As with the Rodney King beating that triggered the LA riots, America was shocked by the ferocity of response from the black community. But why? Here was a man being savagely clubbed by police officers only a generation on from the civil rights movement and the end of the Jim Crow segregation laws. Here in London, a place I like to think of as more racially integrated than LA, Duggan was shot dead just 25 years on from the Broadwater Farm riots - an episode of Tottenham life (in which a black woman died in her own home during a police raid) that left wounds which have never really been fully healed

More recently in 1999 in Tottenham Roger Sylvester, a black man with mental health problems died after being held down by six police officers for twenty minutes. The unlawful killing verdict was later quashed at which point his family "opted out" of the legal process.

There are other frequent incidents of poor policing and insensitive police attitudes in Tottenham and similar areas; many go unreported but are noted and memorised by the black community. It is easy to ignore what many of us do not have to face on a daily basis. The policing of these communities still has a long way to come.

The best that can come out of all this sadness would be that London becomes tighter, stronger and more unified. The famous 'Blitz spirit'. This has already begun in the shape of organised clean ups and the wonderful 'Why We Love Peckham' noticeboard outside a smashed and boarded up shop.

Quite frankly, what London needs right now from all of its inhabitants be they black, white, Turkish, Asian, policemen, looters, shop owners, MPs or residents is, quite simply, love.

Remember London loves you and you love London.

Peace.


1 comment:

  1. Good article!

    It is indeed sad that a genuine protest caused these "unpardonable insurrections". Could this have been nipped in the bud? are the cops more efficient at handling stop and search in these deprived/posh neighbourhoods than managing rioting? We saw the G8 riots, student uni fees protests all degenerate into violence. It appears lessons were never learnt from previous London protests so we are always caught napping.

    On the other hand we see leaders continue to play ostrich, some coming up with knee-jerk solutions. Doling sever punishment will further disengage these chaps from society, taking away their benefits will further entrench them in poverty, they will have a criminal record anyway so cannot hold a job ever. Where will they be... street chaps for life?

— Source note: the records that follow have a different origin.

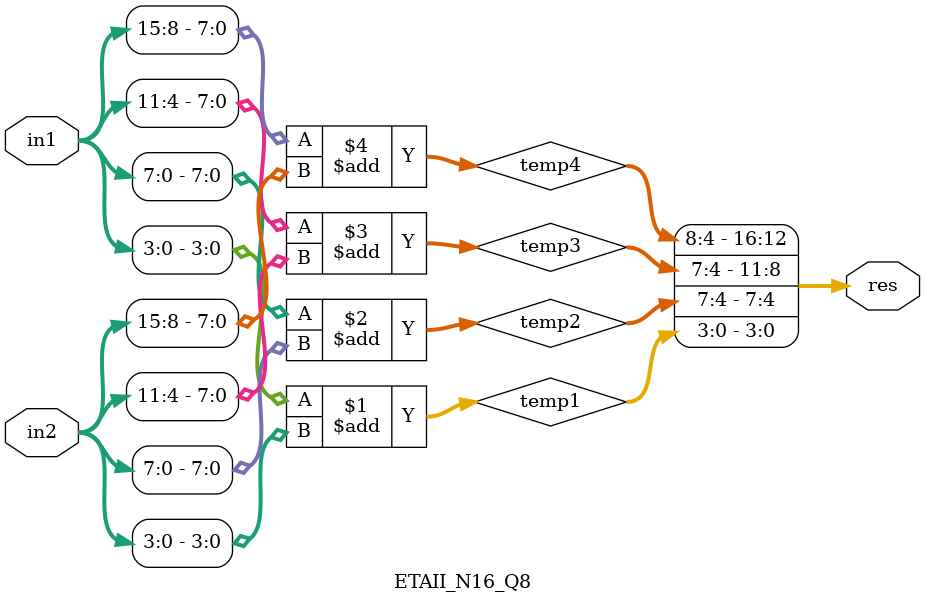
<source format=v>
`timescale 1ns / 1ps
module ETAII_N16_Q8(
    input [15:0] in1,
    input [15:0] in2,
    output [16:0] res
    );

wire [4:0] temp1;
wire [8:0] temp2,temp3,temp4;

assign temp1[4:0] = in1[ 3:0] + in2[ 3:0];
assign temp2[8:0] = in1[ 7:0] + in2[ 7:0];
assign temp3[8:0] = in1[11:4] + in2[11:4];
assign temp4[8:0] = in1[15:8] + in2[15:8];

assign res[16:0] = {temp4[8:4],temp3[7:4],temp2[7:4],temp1[3:0]};

endmodule

</source>
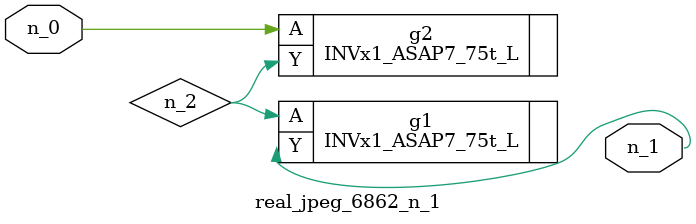
<source format=v>
module real_jpeg_6862_n_1 (n_0, n_1);

input n_0;

output n_1;

wire n_2;

INVx1_ASAP7_75t_L g2 ( 
.A(n_0),
.Y(n_2)
);

INVx1_ASAP7_75t_L g1 ( 
.A(n_2),
.Y(n_1)
);


endmodule
</source>
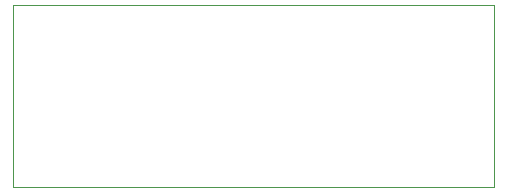
<source format=gbr>
G04 #@! TF.GenerationSoftware,KiCad,Pcbnew,(6.0.0-rc1-dev-305-gf0b8b21)*
G04 #@! TF.CreationDate,2020-01-21T14:47:54-08:00*
G04 #@! TF.ProjectId,3rd Order Inverser Chebyshev Shunt,337264204F7264657220496E76657273,rev?*
G04 #@! TF.SameCoordinates,Original*
G04 #@! TF.FileFunction,Profile,NP*
%FSLAX46Y46*%
G04 Gerber Fmt 4.6, Leading zero omitted, Abs format (unit mm)*
G04 Created by KiCad (PCBNEW (6.0.0-rc1-dev-305-gf0b8b21)) date Tuesday, January 21, 2020 at 02:47:54 PM*
%MOMM*%
%LPD*%
G01*
G04 APERTURE LIST*
%ADD10C,0.120000*%
G04 APERTURE END LIST*
D10*
X115570000Y-49784000D02*
X115570000Y-50927000D01*
X156337000Y-49784000D02*
X115570000Y-49784000D01*
X156337000Y-65151000D02*
X156337000Y-49784000D01*
X115570000Y-65151000D02*
X156337000Y-65151000D01*
X115570000Y-64135000D02*
X115570000Y-65151000D01*
X115570000Y-50800000D02*
X115570000Y-64135000D01*
M02*

</source>
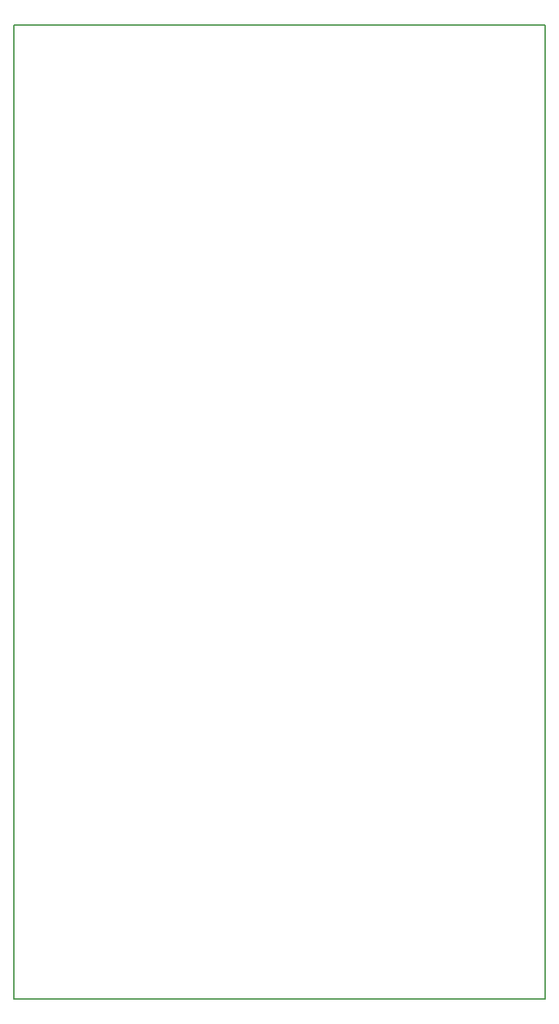
<source format=gbo>
G04 MADE WITH FRITZING*
G04 WWW.FRITZING.ORG*
G04 DOUBLE SIDED*
G04 HOLES PLATED*
G04 CONTOUR ON CENTER OF CONTOUR VECTOR*
%ASAXBY*%
%FSLAX23Y23*%
%MOIN*%
%OFA0B0*%
%SFA1.0B1.0*%
%ADD10R,2.556720X4.676670X2.540720X4.660670*%
%ADD11C,0.008000*%
%LNSILK0*%
G90*
G70*
G54D11*
X4Y4673D02*
X2553Y4673D01*
X2553Y4D01*
X4Y4D01*
X4Y4673D01*
D02*
G04 End of Silk0*
M02*
</source>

    The root causes need to be identified. Even media coverage didn't give the full picture of the riots. A mate of mine lives in posh Ruislip said the youth also went on rampage, shops were shut, some smashed, but this went largely unreported. What similarities do the posh Ruislip rioters/looters have with the deprived Brixton,Peckham youth? That's where we can start sorting the mess from...
    The looting and violence knew no colour, age, race, religion, we need to find out what the common thread is and tackle accordingly.